Symptom: Groups are synced but some members are missing.

Checklist:

  • Are the missing users assigned to the Arbitex app? (Okta: check Assignments; Entra: check Users and groups)
  • Did the user provisioning succeed before the group PATCH was sent? Group PATCH uses Arbitex user UUIDs — if the user doesn’t exist yet, the member is silently skipped
  • For Entra ID: check for the 1500-member limit issue — look for “SkippedMember” entries in provisioning logs
  • Check the IdP provisioning log for group operations — look for PATCH operations with members path

Users deprovisioned but still able to log in

Section titled “Users deprovisioned but still able to log in”

Symptom: User’s is_active is false but they can still start new sessions.

Cause: Active sessions (JWT tokens) are not invalidated immediately when the user is deactivated via SCIM. Active sessions remain valid until they expire.

Resolution: To immediately invalidate all active sessions for a deactivated user:

Terminal window
# Force-invalidate all sessions for a user (admin API)
curl -X POST "https://api.arbitex.ai/api/admin/users/{user_id}/invalidate-sessions" \
-H "Authorization: Bearer $ARBITEX_ADMIN_API_KEY"

Session max lifetime is configurable in Admin → Organization → Session Policy. Default is 8 hours.

Symptom: Full sync has been running for hours with no errors but not all users are provisioned.

Recommendations:

  • For Entra ID: large directories (>10,000 users) can take 2–4 hours for initial full sync. This is normal; incremental syncs will be faster.
  • For Okta: check the “Tasks” view for any paused or failed operations
  • Verify rate limiting is not a factor — Arbitex enforces a per-org SCIM rate limit of 100 requests/second. Large syncs approaching this limit will be throttled (HTTP 429 responses)

Symptom: Some provisioning operations return 429.

Cause: The IdP is sending too many requests per second during bulk sync.

Response headers on 429:

Retry-After: 60
X-RateLimit-Limit: 100
X-RateLimit-Remaining: 0
X-RateLimit-Reset: 1710000000

Resolution: Most IdPs automatically honor Retry-After. If your IdP does not, configure a rate limit or throttle setting in its provisioning connector. For Entra ID, this is handled automatically. For Okta, throttling is automatic.

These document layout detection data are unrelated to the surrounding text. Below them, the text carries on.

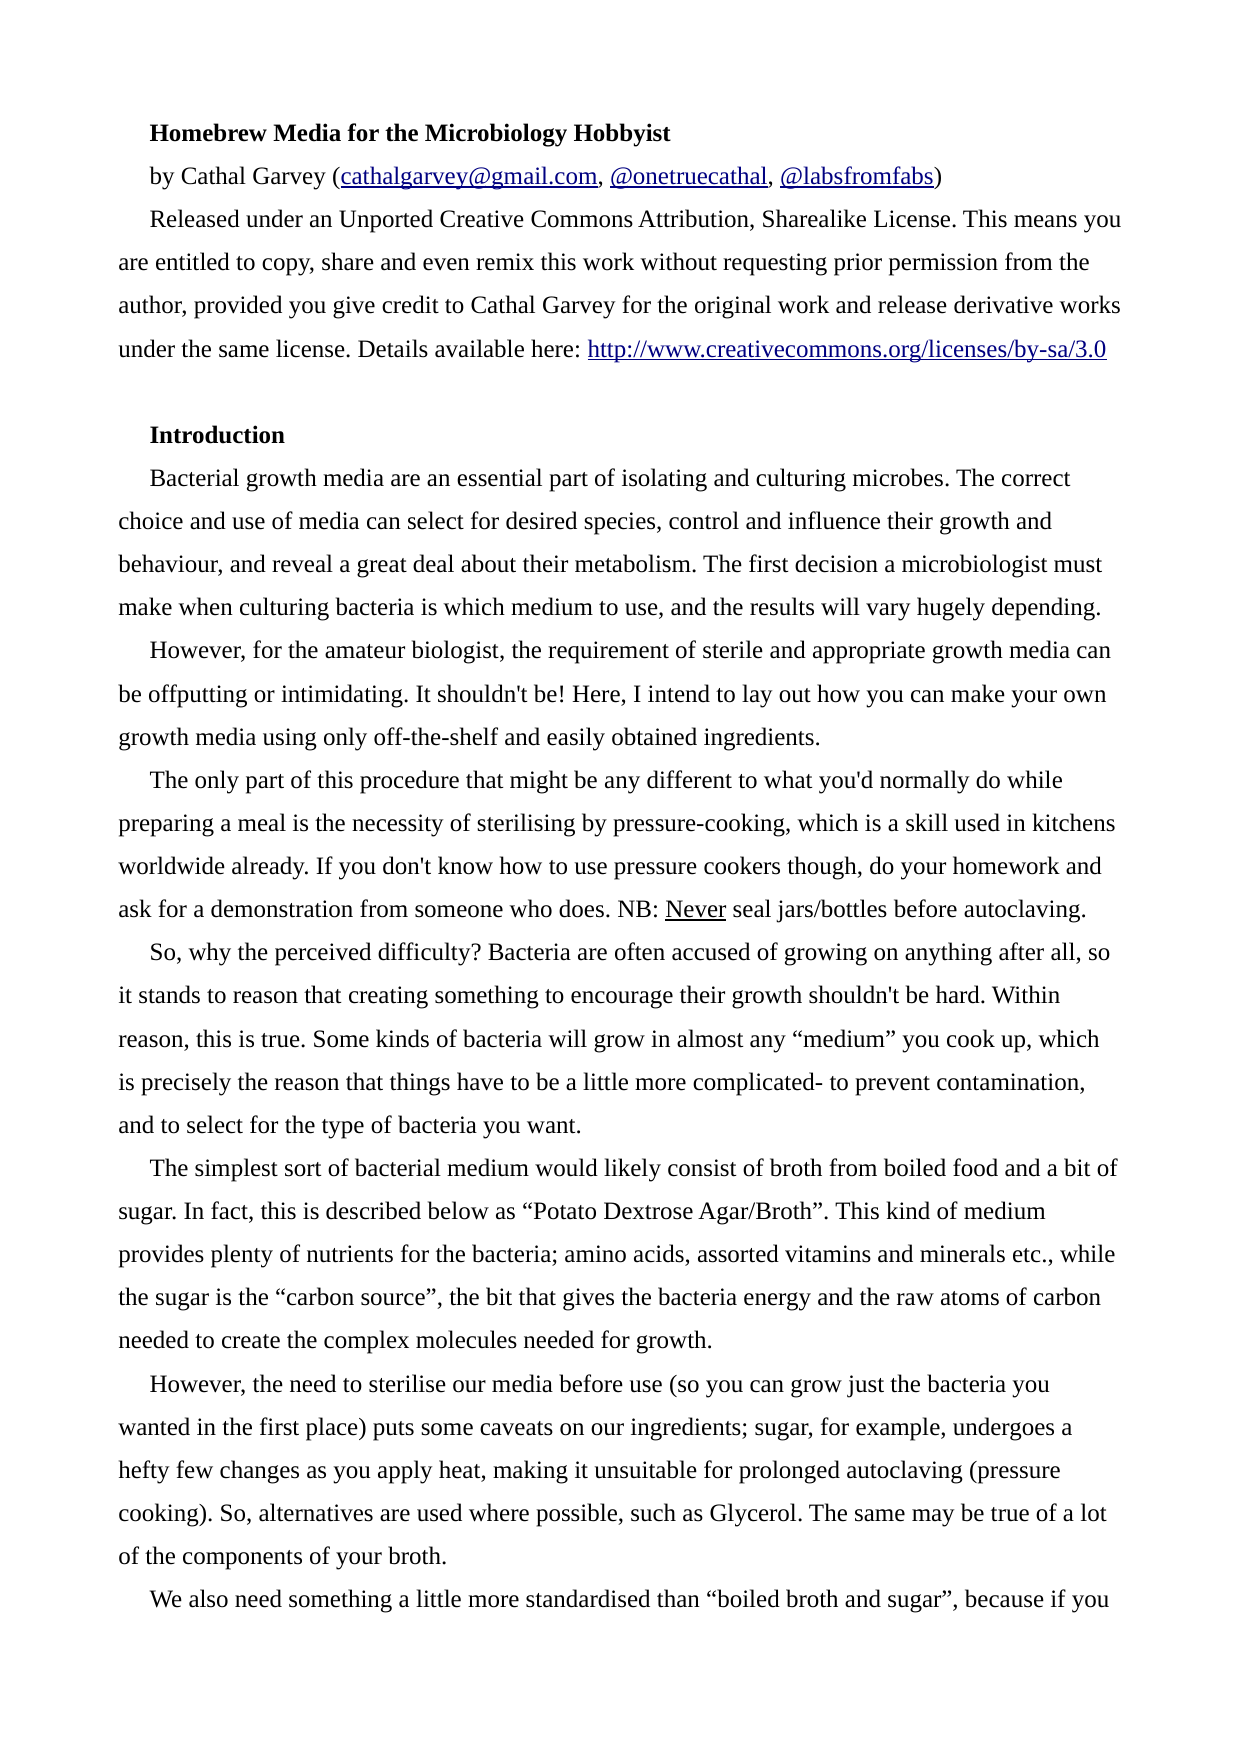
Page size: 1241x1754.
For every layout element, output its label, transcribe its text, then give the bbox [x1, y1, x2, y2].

text Homebrew Media for the Microbiology Hobbyist [118, 118, 1122, 147]
text The only part of this procedure that might be any different to what you'd normally do while preparing a meal is the necessity of sterilising by pressure-cooking, which is a skill used in kitchens worldwide already. If you don't know how to use pressure cookers though, do your homework and ask for a demonstration from someone who does. NB: Never seal jars/bottles before autoclaving. [118, 765, 1122, 923]
text by Cathal Garvey (cathalgarvey@gmail.com, @onetruecathal, @labsfromfabs) [118, 161, 1122, 190]
text However, the need to sterilise our media before use (so you can grow just the bacteria you wanted in the first place) puts some caveats on our ingredients; sugar, for example, undergoes a hefty few changes as you apply heat, making it unsuitable for prolonged autoclaving (pressure cooking). So, alternatives are used where possible, such as Glycerol. The same may be true of a lot of the components of your broth. [118, 1369, 1122, 1570]
text So, why the perceived difficulty? Bacteria are often accused of growing on anything after all, so it stands to reason that creating something to encourage their growth shouldn't be hard. Within reason, this is true. Some kinds of bacteria will grow in almost any “medium” you cook up, which is precisely the reason that things have to be a little more complicated- to prevent contamination, and to select for the type of bacteria you want. [118, 937, 1122, 1139]
text Introduction [118, 420, 1122, 449]
text We also need something a little more standardised than “boiled broth and sugar”, because if you [118, 1584, 1122, 1613]
text However, for the amateur biologist, the requirement of sterile and appropriate growth media can be offputting or intimidating. It shouldn't be! Here, I intend to lay out how you can make your own growth media using only off-the-shelf and easily obtained ingredients. [118, 636, 1122, 751]
text Released under an Unported Creative Commons Attribution, Sharealike License. This means you are entitled to copy, share and even remix this work without requesting prior permission from the author, provided you give credit to Cathal Garvey for the original work and release derivative works under the same license. Details available here: http://www.creativecommons.org/licenses/by-sa/3.0 [118, 204, 1122, 362]
text The simplest sort of bacterial medium would likely consist of broth from boiled food and a bit of sugar. In fact, this is described below as “Potato Dextrose Agar/Broth”. This kind of medium provides plenty of nutrients for the bacteria; amino acids, assorted vitamins and minerals etc., while the sugar is the “carbon source”, the bit that gives the bacteria energy and the raw atoms of carbon needed to create the complex molecules needed for growth. [118, 1153, 1122, 1354]
text Bacterial growth media are an essential part of isolating and culturing microbes. The correct choice and use of media can select for desired species, control and influence their growth and behaviour, and reveal a great deal about their metabolism. The first decision a microbiologist must make when culturing bacteria is which medium to use, and the results will vary hugely depending. [118, 463, 1122, 621]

After completing setup, verify provisioning is working:

Terminal window
# 1. Verify the SCIM endpoint is reachable and authenticated
curl "https://api.arbitex.ai/scim/v2/ServiceProviderConfig" \
-H "Authorization: Bearer $SCIM_TOKEN"
# 2. List provisioned users
curl "https://api.arbitex.ai/scim/v2/Users?count=5" \
-H "Authorization: Bearer $SCIM_TOKEN"
# 3. List provisioned groups
curl "https://api.arbitex.ai/scim/v2/Groups?count=5" \
-H "Authorization: Bearer $SCIM_TOKEN"
# 4. Verify a specific user was provisioned with correct attributes
curl "https://api.arbitex.ai/scim/v2/Users?filter=userName eq \"alice@example.com\"" \
-H "Authorization: Bearer $SCIM_TOKEN"

Expected output for step 4:

{
"schemas": ["urn:ietf:params:scim:api:messages:2.0:ListResponse"],
"totalResults": 1,
"Resources": [{
"id": "user-uuid-here",
"userName": "alice@example.com",
"displayName": "Alice Smith",
"active": true,
"externalId": "okta-user-object-id",
"meta": {
"resourceType": "User",
"created": "2026-03-12T00:00:00Z",
"lastModified": "2026-03-12T00:00:00Z"
}
}]
}

SCIM tokens do not expire automatically. Rotate them on your security rotation schedule (recommended: every 90 days, or immediately after personnel changes).

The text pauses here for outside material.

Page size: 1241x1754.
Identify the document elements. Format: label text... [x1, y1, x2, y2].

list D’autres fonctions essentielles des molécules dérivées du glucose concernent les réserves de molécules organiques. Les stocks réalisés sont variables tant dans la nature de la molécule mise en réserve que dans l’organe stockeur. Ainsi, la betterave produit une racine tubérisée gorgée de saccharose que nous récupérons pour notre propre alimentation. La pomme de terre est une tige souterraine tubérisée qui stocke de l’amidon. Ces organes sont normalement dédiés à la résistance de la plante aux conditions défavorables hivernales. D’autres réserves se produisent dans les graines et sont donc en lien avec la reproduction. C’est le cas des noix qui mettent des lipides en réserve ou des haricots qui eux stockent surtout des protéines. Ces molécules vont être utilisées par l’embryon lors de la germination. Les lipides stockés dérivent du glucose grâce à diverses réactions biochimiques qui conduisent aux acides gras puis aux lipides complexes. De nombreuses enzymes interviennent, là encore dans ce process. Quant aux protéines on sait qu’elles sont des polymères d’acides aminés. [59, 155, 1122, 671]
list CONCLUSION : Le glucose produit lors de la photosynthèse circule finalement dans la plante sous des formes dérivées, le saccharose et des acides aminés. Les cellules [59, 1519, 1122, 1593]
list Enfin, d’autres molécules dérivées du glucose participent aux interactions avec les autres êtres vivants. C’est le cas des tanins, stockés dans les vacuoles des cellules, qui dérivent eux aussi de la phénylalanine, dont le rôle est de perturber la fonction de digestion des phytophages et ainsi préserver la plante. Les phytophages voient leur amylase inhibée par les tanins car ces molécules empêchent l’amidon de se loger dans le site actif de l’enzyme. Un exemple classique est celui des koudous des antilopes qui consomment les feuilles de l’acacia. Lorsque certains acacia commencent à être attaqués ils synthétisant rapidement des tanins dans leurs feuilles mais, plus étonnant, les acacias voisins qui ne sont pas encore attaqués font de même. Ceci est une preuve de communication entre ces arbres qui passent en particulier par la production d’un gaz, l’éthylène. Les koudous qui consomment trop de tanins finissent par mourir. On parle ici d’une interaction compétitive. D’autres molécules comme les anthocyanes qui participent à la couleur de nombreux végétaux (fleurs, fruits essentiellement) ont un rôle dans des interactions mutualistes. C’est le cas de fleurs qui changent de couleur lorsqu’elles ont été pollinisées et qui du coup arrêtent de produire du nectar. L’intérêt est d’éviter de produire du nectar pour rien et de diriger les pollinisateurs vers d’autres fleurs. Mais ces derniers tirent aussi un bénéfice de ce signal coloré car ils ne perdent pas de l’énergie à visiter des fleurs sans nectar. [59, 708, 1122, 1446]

  1. Generate a new token (previous token remains active until step 3):

    Terminal window
    curl -X POST "https://api.arbitex.ai/v1/orgs/{org_id}/scim/token/rotate" \
    -H "Authorization: Bearer $ARBITEX_ADMIN_API_KEY"

    Copy the new raw token immediately.

  2. Update your IdP with the new token:

    • Okta: Provisioning → Integration → Edit → update Authorization field → Save → Test Connector Configuration
    • Entra ID: Provisioning → Edit provisioning → update Secret Token → Test Connection → Save
  3. Verify the new token works by triggering an on-demand sync of one user.

  4. Invalidation note: Token rotation immediately invalidates the previous token. If you have multiple IdPs (e.g., Okta AND Entra ID) both using SCIM, note that Arbitex only supports one active SCIM token per org. Both IdPs must be updated simultaneously.